■ **Task instructions**:
1. Update the forum thread about Brixton shops and bars, starting at "Quite expensive bath/shower" and ending at "suite (yes really).", with "dark green" changed to "pale blue".
2. Extend the forum thread about Brixton shops and bars from the point where it stops.

■ **Text excerpt**:
########

Minnie_the_Minx said:


> Google map it Greebs.
> 
> I've just been looking for the chemist in Brighton Terrace but can't see it or it's way down so think I'll pass on that



It's in the Pavilion Practice.   So you turn left from brighton terrace into the path to the doc's but walk past the entrance to reception and the next door is the chemist.


----------



## Minnie_the_Minx (Dec 5, 2011)

quimcunx said:


> It's in the Pavilion Practice. So you turn left from brighton terrace into the path to the doc's but walk past the entrance to reception and the next door is the chemist.



oh I see.  Where's the Pavilion Practice?

Anyway, managed to finally get some Badedas... in Superdrug in Streatham who don't list it on their website but sell it, unlike Boots who list it on their website but don't sell it!


----------



## Orang Utan (Dec 5, 2011)

can't believe you don't know the pavilion/piano house/whatever it's called this week. it's the big commercial building on brighton terrace.
then again, i have no idea what badedas is/are


----------



## TruXta (Dec 5, 2011)

Never been in BWF, Starbucks, Dagons, Nour. Never been in the Fridge/Electric Brixton either.


----------



## EastEnder (Dec 5, 2011)

Shed loads, I hate shopping and usually just make a beeline for the same half dozen shops I always use. I also steer well clear of any shop whose purpose is not immediately and unequivocally obvious from a cursory external glance. I could never take the risk of going in somewhere and having to cope with the trauma of finding it sells handbags rather than kettles, for example.


----------



## Orang Utan (Dec 5, 2011)

while we're on bars, never been in the fridge, the vox/substation south, satay bar, the beehive, brixton bar & grill, harmony, angel, juice bar or the marquis of lorne


----------



## Greebo (Dec 5, 2011)

Orang Utan said:


> can't believe you don't know the pavilion/piano house/whatever it's called this week. it's the big commercial building on brighton terrace.
> then again, i have no idea what badedas is/are


Quite expensive bath/shower product, dark green in a clear bottle, with horse chestnut extract.  Some of my relatives used to request it, because it went with the avocado bathroom suite (yes really).


----------



## TruXta (Dec 5, 2011)

Try Satay for food. They do decent cocktails as well. Never been to either of the other ones, kinda wanna try the Marquis of Lorne one day, simply because I like the name. Where is/was the vox?

########

■ **Dataset excerpt**:
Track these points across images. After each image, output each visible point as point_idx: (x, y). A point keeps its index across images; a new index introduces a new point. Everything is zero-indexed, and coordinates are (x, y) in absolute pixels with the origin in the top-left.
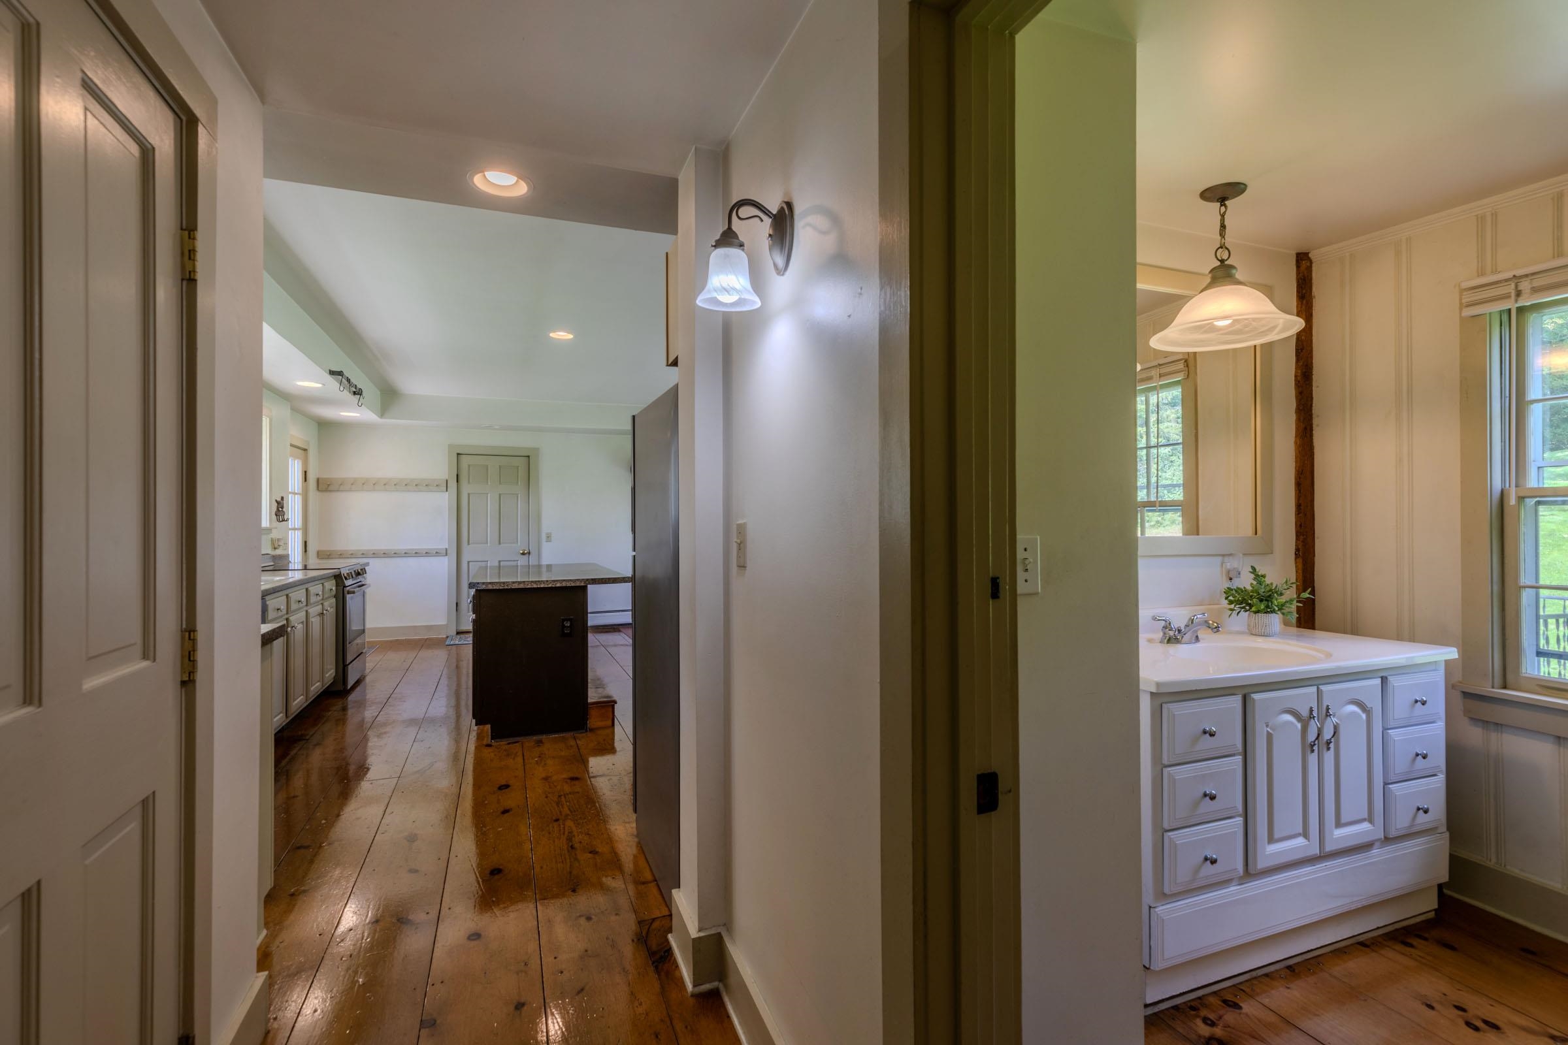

########

■ **Responses to the exercise**:
1.
Quite expensive bath/shower product, pale blue in a clear bottle, with horse chestnut extract.  Some of my relatives used to request it, because it went with the avocado bathroom suite (yes really).

2.
----------



## Orang Utan (Dec 5, 2011)

the pavilion!


----------



## TruXta (Dec 5, 2011)

Still there?


----------



## Greebo (Dec 5, 2011)

Orang Utan said:


> while we're on bars, never been in the fridge, the vox/substation south, satay bar, the beehive, brixton bar & grill, harmony, angel, juice bar or the marquis of lorne


Neither have I, nor the bug bar.  Haven't yet found the cupcake shop either (possibly just as well).  Haven't been in the voodoo candles etc shop - wouldn't be able to keep a straight enough face.


----------



## TruXta (Dec 5, 2011)

TBH I don't quite get what's happening in/around the Pavilion. Is it nice? I dunno, it just emanates a yummy mummy kinda vibe. YMMV.


----------



## Orang Utan (Dec 5, 2011)

it changed into substation south, a very gay club, but it is now closed.
i think it was briefly a lapdancing club after that, can't remember the name.


----------



## TruXta (Dec 5, 2011)

Isn't there a cafe there now?


----------



## Orang Utan (Dec 5, 2011)

Greebo said:


> Neither have I, nor the bug bar. Haven't yet found the cupcake shop either (possibly just as well). Haven't been in the voodoo candles etc shop - wouldn't be able to keep a straight enough face.


the bug bar hasn't been called that for years. it's now babalou.
the cupcake shop is bang on coldharbour lane, though i suspect it may have moved to saltoun road, judging by the brixton pound pamphlet i was looking at t'other day


----------



## Orang Utan (Dec 5, 2011)

TruXta said:


> Isn't there a cafe there now?


yes, and offices (including Live magazine), and a college of some sort.


----------



## Greebo (Dec 5, 2011)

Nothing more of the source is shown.